*DOCUMENT EXTRACT*
This implied more than mere opportunism in this case
as it is not uncommon for looters to target specific
objects or object types in order to fill orders from
middlemen directly connected to wealthy foreign buyers.
SPACH worked all through this period, as it continues
to do so in the present, to raise awareness of the scale
of the problem with international and local organizations,
authorities and governments, and to advocate for more
adequate protective measures.
> Inventorying the Collection
of the Kabul Museum:
Unfortunately, the Kabul Museum had been
attacked and looted several times since 1992 despite
continued efforts by SPACH and others to secure the
building and the collections. Three thousand objects
in total were painstakingly rescued from the mounds
of debris from the roof that was first felled by rocket
attacks in May 1993. An obvious priority for the Museum
was to verify what exactly had been lost and what remained
of the collection. UNESCO made several attempts to send
a delegation from the Guimet Museum headed by Pierre
Cambon to conduct an inventory of the remaining collections
of the museum. However, the first attempt in June 1995
was thwarted by fighting in Kabul as was the second
in September 1995. Pierre Cambon did manage to come
to Kabul for two weeks, but again in November 1995 another
rocket hit the building and exposed the collection once
more to the elements and to opportunistic pilfering.
Principally through the efforts of Carla Grissmann (SPACH),
an attempt was made in 1996 to conduct another preliminary
inventory of the remaining objects of the Kabul Museum
and to facilitate a plan to have them removed to more
secure premises. Due to the obvious lack of security
at Darulaman, the Ministry of Information and Culture
of President Rabbani's government was also anxious to
safeguard what remained of the collection. Thus, the
objects were packed up and the Kabul Hotel in the centre
of the city was chosen as a temporary site to house
them along with 71 Kabul Museum staff members.
From April to September 1996, just two weeks before
the arrival of the Taliban in Kabul, over 500 crates,
trunks and boxes, containing 3,311 objects were shifted
from the Museum to the Kabul Hotel. The project was
ultimately successful but was hampered all the way by
continued hostilities. Participants in the exercise
reported carefully packing objects while the Kabul Museum
building shook with incoming and outgoing rocket fire.
Also, during the process the bus that carried Museum
staff to and from the Museum was fired upon and there
were several periods where staff simply could not go
because of incessant shelling and rocket fire. Between
1996 and 2000, Carla Grissmann's work continued and
a total of 6,520 objects were inventoried in Dari and
English. The aggregate total, however, was much higher
as hundreds of similar objects from various sites and
periods were registered under single numbers, e.g.,
arrow heads, flints, pebbles etc. In 1998, that part
of the collections that had been moved to the Kabul
Hotel was moved to the Ministry of Information and Culture
where it had appeared to have found a secure, albeit
temporary home.

*DATASET EXCERPTS*
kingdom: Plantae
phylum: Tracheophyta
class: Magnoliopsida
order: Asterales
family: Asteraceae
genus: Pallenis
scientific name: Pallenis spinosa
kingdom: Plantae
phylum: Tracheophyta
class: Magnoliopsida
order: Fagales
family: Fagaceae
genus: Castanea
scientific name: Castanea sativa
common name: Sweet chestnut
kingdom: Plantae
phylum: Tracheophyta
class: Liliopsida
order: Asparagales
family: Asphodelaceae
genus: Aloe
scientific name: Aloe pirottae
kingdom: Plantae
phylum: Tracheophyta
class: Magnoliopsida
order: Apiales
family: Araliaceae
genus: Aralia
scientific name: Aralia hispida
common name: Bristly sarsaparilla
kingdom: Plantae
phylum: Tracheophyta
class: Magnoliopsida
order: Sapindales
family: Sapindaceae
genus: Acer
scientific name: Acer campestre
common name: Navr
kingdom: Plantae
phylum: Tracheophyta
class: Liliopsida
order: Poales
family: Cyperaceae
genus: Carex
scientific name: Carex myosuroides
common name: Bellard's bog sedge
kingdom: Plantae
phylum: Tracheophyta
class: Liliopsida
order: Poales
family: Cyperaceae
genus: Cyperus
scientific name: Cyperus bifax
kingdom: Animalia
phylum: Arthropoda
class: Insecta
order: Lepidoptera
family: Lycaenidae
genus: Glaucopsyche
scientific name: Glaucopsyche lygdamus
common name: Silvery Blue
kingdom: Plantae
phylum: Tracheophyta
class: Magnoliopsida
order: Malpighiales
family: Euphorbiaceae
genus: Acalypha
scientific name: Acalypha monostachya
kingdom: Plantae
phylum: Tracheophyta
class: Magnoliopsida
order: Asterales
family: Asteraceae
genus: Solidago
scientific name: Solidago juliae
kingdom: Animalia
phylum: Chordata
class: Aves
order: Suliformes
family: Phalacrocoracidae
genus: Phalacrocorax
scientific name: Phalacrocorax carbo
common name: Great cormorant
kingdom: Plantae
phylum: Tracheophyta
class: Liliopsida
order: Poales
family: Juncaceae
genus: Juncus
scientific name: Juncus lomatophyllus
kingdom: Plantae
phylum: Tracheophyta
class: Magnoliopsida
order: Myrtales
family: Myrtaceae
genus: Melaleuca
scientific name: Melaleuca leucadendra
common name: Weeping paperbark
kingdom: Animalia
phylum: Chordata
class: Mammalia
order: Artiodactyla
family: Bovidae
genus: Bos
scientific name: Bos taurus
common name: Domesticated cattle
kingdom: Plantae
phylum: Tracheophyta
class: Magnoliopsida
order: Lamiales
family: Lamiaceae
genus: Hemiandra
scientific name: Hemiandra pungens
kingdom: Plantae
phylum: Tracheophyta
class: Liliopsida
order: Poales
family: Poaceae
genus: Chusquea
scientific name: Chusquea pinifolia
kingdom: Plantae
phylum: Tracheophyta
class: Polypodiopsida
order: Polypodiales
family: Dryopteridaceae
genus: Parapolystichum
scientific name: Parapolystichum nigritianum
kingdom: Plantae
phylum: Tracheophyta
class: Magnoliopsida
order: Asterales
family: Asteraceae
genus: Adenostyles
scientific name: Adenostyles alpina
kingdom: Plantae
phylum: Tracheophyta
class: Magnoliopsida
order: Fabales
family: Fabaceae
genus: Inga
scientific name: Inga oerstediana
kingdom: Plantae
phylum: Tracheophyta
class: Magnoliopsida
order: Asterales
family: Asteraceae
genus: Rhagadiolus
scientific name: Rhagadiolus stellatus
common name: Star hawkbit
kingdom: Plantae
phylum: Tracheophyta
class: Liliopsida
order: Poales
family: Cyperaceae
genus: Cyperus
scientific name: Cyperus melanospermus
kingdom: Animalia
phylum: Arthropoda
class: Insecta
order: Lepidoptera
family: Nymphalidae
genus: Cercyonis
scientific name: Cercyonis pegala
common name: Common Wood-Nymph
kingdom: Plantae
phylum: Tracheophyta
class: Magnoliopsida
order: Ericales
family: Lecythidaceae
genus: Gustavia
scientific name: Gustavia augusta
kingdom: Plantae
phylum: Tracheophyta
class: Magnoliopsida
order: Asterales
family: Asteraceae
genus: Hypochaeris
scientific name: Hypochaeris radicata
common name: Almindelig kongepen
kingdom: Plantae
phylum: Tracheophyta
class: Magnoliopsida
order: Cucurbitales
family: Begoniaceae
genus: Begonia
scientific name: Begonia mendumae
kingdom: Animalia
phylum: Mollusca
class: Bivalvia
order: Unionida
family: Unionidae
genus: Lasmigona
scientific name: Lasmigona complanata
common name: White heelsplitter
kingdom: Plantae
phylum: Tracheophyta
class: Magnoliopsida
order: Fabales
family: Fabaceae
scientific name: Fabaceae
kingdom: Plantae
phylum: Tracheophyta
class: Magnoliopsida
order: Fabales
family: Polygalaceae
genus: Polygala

*REQUIRED ACTIONS*
[1] From the Kabul Museum passage, extract everything from "SPACH worked all" down to "adequate protective measures.", word for word.
[2] In the Kabul Museum passage, how many objects were moved from the Museum to the Kabul Hotel between April and September 1996?

*ANSWERS TO EACH TASK*
[1]
SPACH worked all through this period, as it continues
to do so in the present, to raise awareness of the scale
of the problem with international and local organizations,
authorities and governments, and to advocate for more
adequate protective measures.

[2] 3,311 objects.